Dataset content »
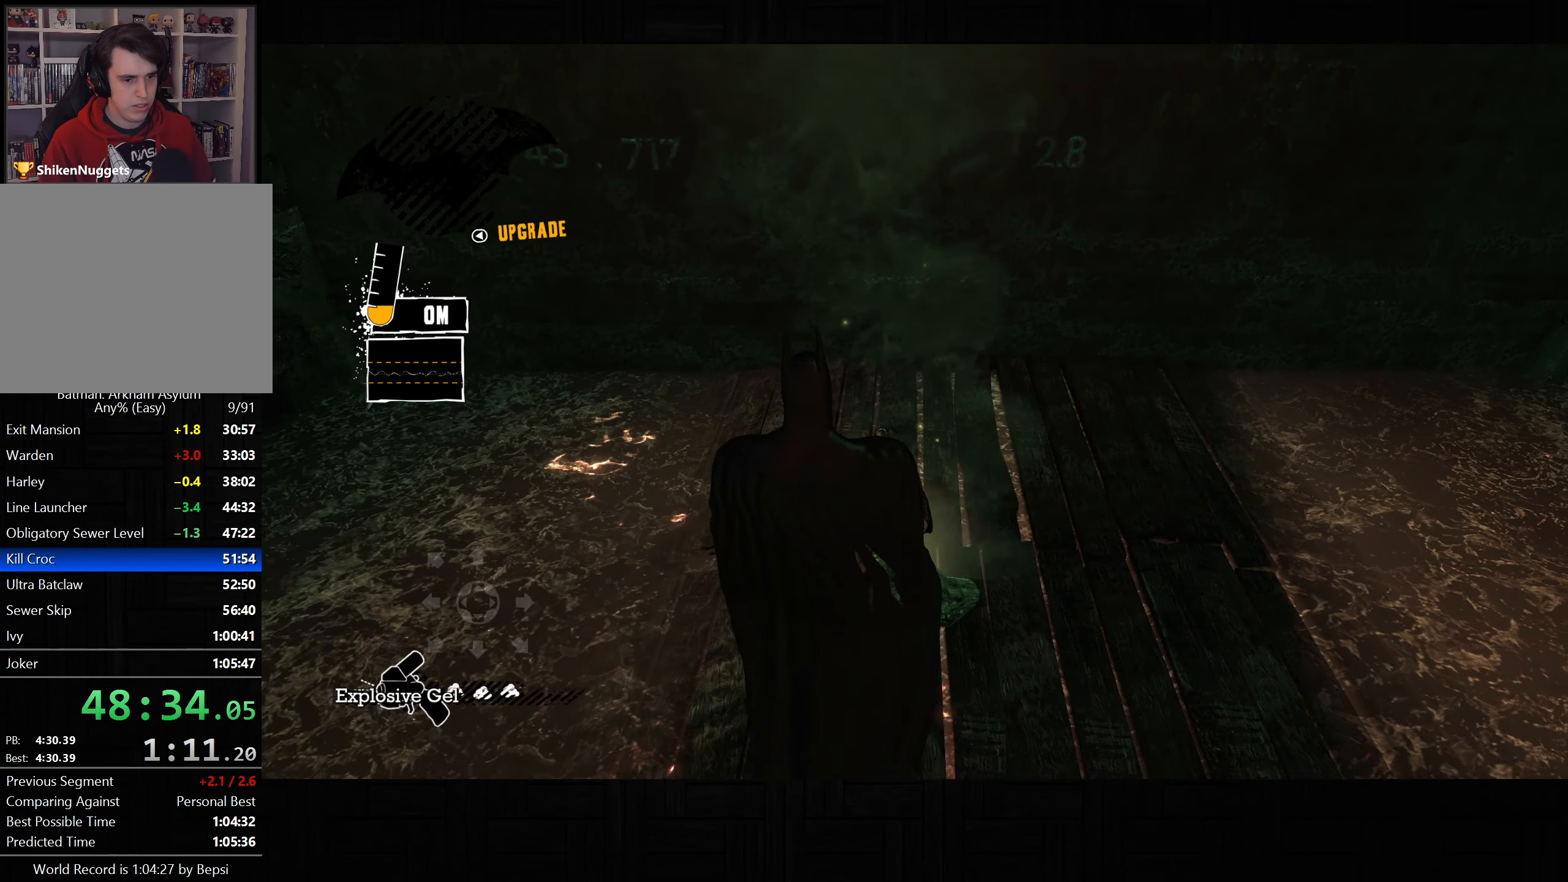
{"dt_ms": 500, "buttons": [], "left_stick": "center", "right_stick": "right", "button_events": []}
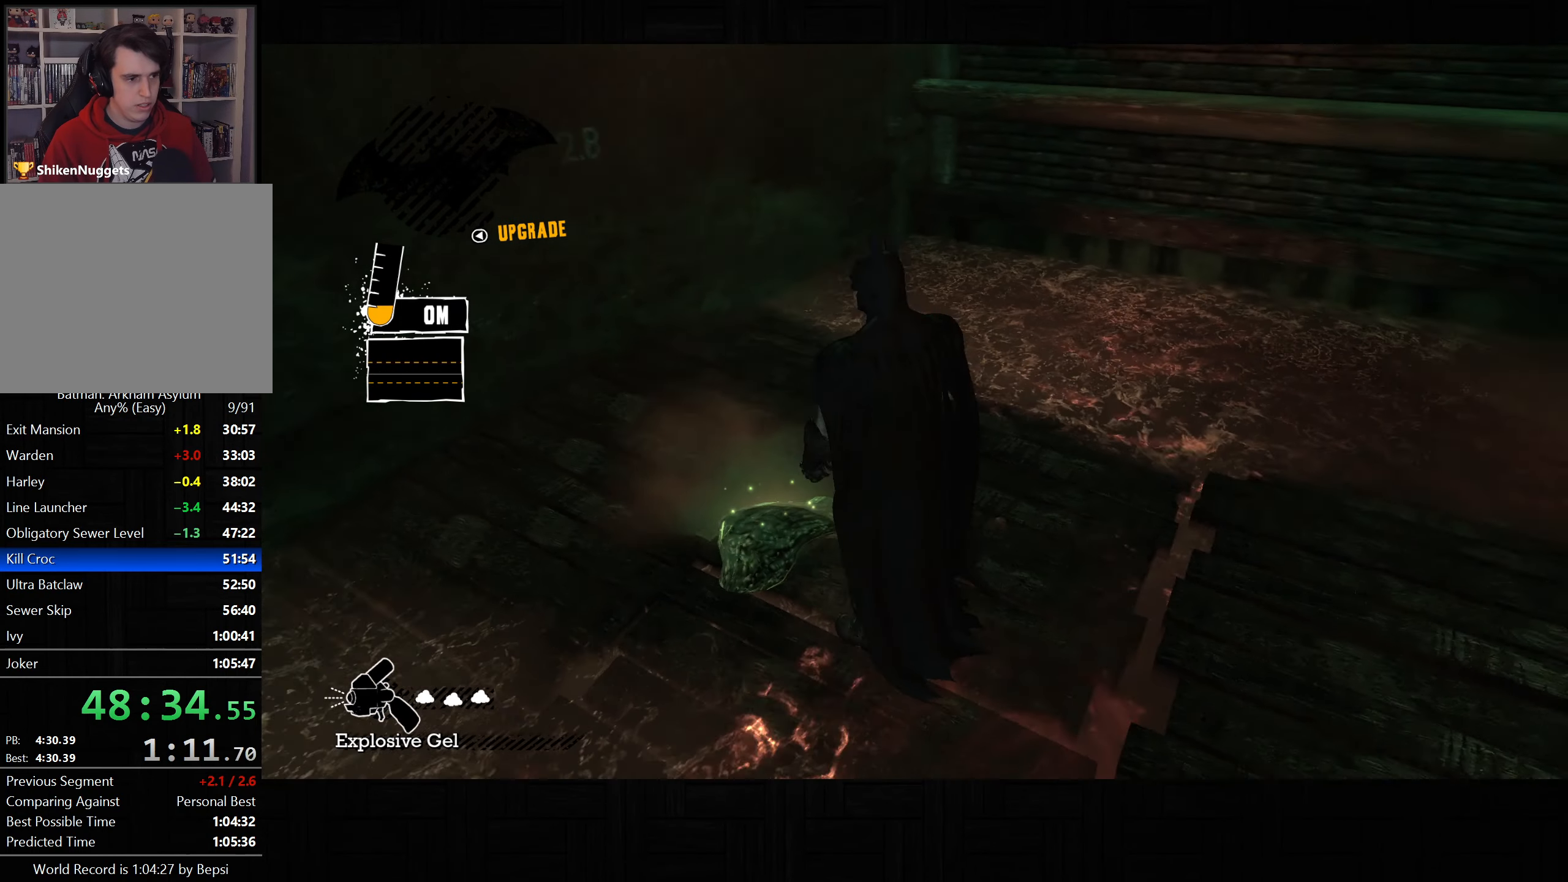
{"dt_ms": 500, "buttons": [], "left_stick": "center", "right_stick": "up-right", "button_events": []}
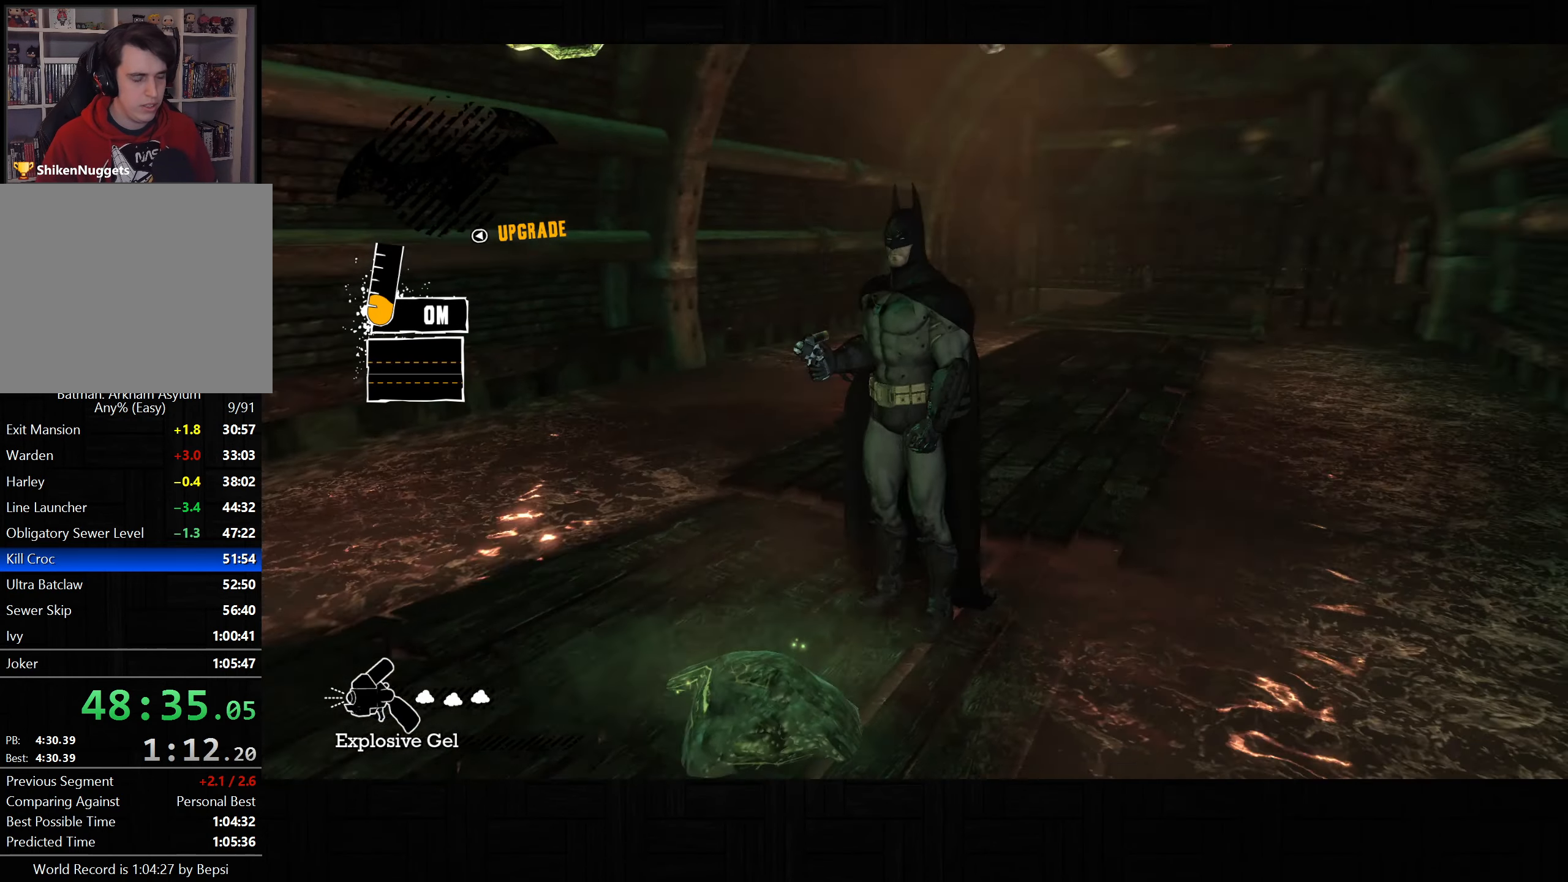
{"dt_ms": 500, "buttons": [], "left_stick": "center", "right_stick": "down-right", "button_events": []}
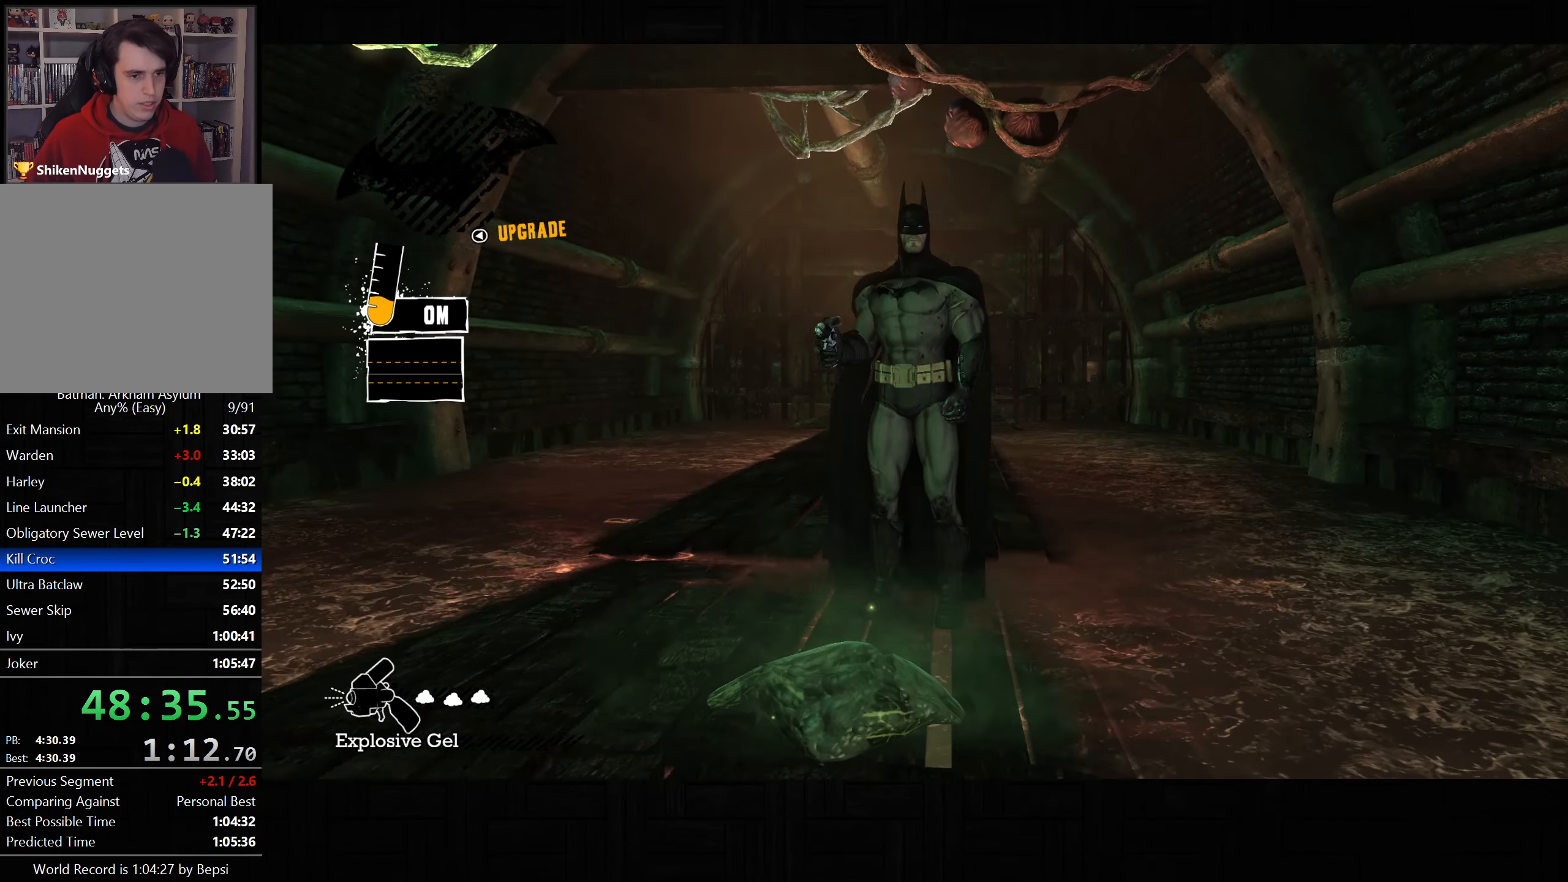
{"dt_ms": 500, "buttons": [], "left_stick": "center", "right_stick": "center", "button_events": []}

Goal of the exercise » Could you transcribe the material above exactly, keeping every picture out?

Answer to the exercise »
{"dt_ms": 500, "buttons": [], "left_stick": "center", "right_stick": "right", "button_events": []}
{"dt_ms": 500, "buttons": [], "left_stick": "center", "right_stick": "up-right", "button_events": []}
{"dt_ms": 500, "buttons": [], "left_stick": "center", "right_stick": "down-right", "button_events": []}
{"dt_ms": 500, "buttons": [], "left_stick": "center", "right_stick": "center", "button_events": []}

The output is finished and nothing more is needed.